Mimi Augello était en la galante compagnie d'une femme mariée, quand l'arrivée très inattendue du mari l'a poussé, dans la meilleure tradition du vaudeville, à se sauver par le balcon. Espérant profiter de ce que les persiennes et la fenêtre de l'étage inférieur étaient ouvertes pour partir discrètement, Augello a la mauvaise surprise de mettre la main sur un corps glacé allongé sur le lit. D'où son arrivée en catastrophe chez Montalbano.
Rien à faire en pleine nuit, mais le lendemain matin, le signalement d'un mort trouvé tout habillé allongé sur un lit n'est pas à la bonne adresse, cependant que le cadavre découvert par Augello a disparu. Le mort qu'ils trouvent est Carmelo Catalanotti, un metteur en scène amateur aux méthodes originales, usurier à ses heures.
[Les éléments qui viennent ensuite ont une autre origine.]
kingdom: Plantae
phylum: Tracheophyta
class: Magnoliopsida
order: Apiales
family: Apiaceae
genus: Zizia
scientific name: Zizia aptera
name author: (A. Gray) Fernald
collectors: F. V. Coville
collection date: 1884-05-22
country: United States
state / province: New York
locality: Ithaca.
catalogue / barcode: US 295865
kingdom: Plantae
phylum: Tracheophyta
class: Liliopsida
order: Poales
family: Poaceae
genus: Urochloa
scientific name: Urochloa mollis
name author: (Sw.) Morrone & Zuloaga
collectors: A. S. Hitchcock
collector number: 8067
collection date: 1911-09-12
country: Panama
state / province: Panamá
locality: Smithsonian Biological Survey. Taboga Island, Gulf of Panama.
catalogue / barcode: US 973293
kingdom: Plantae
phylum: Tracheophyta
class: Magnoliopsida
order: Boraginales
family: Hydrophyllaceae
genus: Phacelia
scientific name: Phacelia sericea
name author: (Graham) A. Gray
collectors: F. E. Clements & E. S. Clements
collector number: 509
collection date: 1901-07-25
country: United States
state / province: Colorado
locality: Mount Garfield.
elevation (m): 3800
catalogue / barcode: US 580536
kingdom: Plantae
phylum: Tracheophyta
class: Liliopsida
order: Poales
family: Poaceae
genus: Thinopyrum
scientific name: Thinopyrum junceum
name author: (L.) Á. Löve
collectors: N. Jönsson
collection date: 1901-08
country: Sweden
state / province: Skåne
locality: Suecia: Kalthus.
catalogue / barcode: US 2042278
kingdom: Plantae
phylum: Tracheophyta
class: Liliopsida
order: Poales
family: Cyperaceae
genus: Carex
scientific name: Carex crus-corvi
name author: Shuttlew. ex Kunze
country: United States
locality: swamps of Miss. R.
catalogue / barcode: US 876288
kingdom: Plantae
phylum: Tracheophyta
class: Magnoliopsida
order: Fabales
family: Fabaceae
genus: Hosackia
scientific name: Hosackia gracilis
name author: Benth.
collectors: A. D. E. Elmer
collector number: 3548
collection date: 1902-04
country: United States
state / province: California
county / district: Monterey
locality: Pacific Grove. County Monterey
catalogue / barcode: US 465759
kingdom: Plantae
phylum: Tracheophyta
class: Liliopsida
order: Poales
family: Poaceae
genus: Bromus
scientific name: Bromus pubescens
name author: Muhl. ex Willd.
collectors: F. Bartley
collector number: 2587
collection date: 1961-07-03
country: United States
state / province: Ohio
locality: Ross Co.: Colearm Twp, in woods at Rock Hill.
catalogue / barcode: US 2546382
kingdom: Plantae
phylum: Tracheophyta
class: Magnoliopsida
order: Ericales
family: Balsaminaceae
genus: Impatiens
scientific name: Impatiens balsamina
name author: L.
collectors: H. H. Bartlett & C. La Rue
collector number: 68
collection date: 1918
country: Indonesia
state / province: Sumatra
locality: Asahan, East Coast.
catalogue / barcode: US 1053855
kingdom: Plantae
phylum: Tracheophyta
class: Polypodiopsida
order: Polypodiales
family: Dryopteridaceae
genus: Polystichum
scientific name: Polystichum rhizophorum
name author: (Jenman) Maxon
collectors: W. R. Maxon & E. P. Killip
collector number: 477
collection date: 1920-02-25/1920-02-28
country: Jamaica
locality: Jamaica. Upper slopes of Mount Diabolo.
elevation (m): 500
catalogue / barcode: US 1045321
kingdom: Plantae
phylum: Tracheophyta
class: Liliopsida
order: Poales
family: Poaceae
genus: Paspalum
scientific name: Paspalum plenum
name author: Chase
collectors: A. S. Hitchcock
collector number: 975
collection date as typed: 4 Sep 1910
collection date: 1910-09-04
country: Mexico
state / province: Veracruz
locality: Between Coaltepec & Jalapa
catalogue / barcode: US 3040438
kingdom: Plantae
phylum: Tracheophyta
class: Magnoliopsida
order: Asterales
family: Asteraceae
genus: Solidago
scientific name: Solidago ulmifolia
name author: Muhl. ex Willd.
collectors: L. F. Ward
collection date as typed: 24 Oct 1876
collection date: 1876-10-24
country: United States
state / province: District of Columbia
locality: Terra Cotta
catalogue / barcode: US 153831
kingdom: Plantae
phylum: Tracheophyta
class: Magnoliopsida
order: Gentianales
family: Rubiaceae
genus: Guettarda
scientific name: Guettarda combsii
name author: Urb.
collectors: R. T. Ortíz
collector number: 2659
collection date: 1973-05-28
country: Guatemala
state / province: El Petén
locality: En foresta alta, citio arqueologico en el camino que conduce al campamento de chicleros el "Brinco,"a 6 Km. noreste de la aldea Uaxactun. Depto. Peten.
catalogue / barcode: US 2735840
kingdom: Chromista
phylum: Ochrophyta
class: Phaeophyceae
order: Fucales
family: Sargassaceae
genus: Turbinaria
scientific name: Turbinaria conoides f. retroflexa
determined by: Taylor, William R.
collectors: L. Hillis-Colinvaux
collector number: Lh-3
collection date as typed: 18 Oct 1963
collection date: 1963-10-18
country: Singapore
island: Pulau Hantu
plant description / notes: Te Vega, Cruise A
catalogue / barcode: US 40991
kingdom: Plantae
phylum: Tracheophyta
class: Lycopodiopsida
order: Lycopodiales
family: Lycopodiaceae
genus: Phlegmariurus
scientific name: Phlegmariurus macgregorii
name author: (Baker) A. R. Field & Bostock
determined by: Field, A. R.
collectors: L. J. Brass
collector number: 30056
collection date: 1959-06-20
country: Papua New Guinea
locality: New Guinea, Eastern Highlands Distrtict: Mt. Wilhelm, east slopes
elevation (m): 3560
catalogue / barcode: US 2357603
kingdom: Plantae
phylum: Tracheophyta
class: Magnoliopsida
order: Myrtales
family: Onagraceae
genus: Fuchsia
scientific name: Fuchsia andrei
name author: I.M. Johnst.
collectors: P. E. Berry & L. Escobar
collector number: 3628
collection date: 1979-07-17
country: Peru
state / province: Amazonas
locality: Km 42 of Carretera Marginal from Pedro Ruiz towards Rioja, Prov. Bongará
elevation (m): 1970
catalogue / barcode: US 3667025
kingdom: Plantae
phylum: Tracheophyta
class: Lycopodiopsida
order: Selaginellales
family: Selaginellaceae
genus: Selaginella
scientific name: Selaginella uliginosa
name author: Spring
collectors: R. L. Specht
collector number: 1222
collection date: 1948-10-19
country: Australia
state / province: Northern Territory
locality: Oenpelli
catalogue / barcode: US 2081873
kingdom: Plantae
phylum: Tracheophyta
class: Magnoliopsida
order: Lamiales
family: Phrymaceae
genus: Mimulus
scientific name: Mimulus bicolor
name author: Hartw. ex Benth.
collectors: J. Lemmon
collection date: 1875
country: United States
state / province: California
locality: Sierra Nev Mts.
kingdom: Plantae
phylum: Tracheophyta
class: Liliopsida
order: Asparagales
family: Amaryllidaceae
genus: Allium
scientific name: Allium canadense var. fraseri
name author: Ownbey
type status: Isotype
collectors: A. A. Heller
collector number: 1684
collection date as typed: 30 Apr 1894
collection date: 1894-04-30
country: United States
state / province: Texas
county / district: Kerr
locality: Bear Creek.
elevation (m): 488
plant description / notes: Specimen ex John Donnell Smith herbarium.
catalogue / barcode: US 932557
L'enquête est compliquée par le fait que l'un des débiteurs de Catalanotti s'est fait tirer dessus, et refuse de dénoncer son agresseur.
L'intrigue policière, comme souvent dans les romans mettant en scène le commissaire Montalbano, est un prétexte pour présenter l'état de la Sicile de nos jours, celle que les visiteurs voient et celle qu'ils ne voient pas, avec la beauté de ses sites historiques et l'effrayante proportion de personnes au chômage, ici représentées par le jeune couple Nico-Margherita. Elle sert aussi de cadre à l'évolution du personnage principal, entre ce qui ne change pas : son caractère, ses habitudes alimentaires, les hommes qui l'entourent (à commencer par l'ineffable Catarella !) ou la façon dont il accomplit son devoir de policier ; et ce qui change : son corps, avec l'âge qui vient, et ses relations avec son éternelle et lointaine fiancée, Livia. Ces dernières vont prendre un tournant possiblement décisif, avec l'apparition dans ce roman de la jeune et belle Antonia, cheffe de la Police Scientifique locale, qui va aider le commissaire dans son enquête, en plus de le foudroyer d'amour.
Le traducteur expose dans une préface passionnante comment il en est venu à traduire la langue si particulière de Camilleri, dont les différents niveaux étaient une gageure à faire passer dans une autre langue. Pour ceux et celles qui n'auraient jamais lu de roman dans la série, la préface sera sans doute très utile, sachant que le texte, avec les choix du traducteur, est suffisamment clair pour être compréhensible, même pour qui ne serait pas familier du "camillerese" traduit par Quadruppani. Pour les habitué.es de l'auteur et de son personnage, pas de surprise, mais de grands moments de drôlerie dans un univers qui a beaucoup de points communs avec la commedia dell'arte.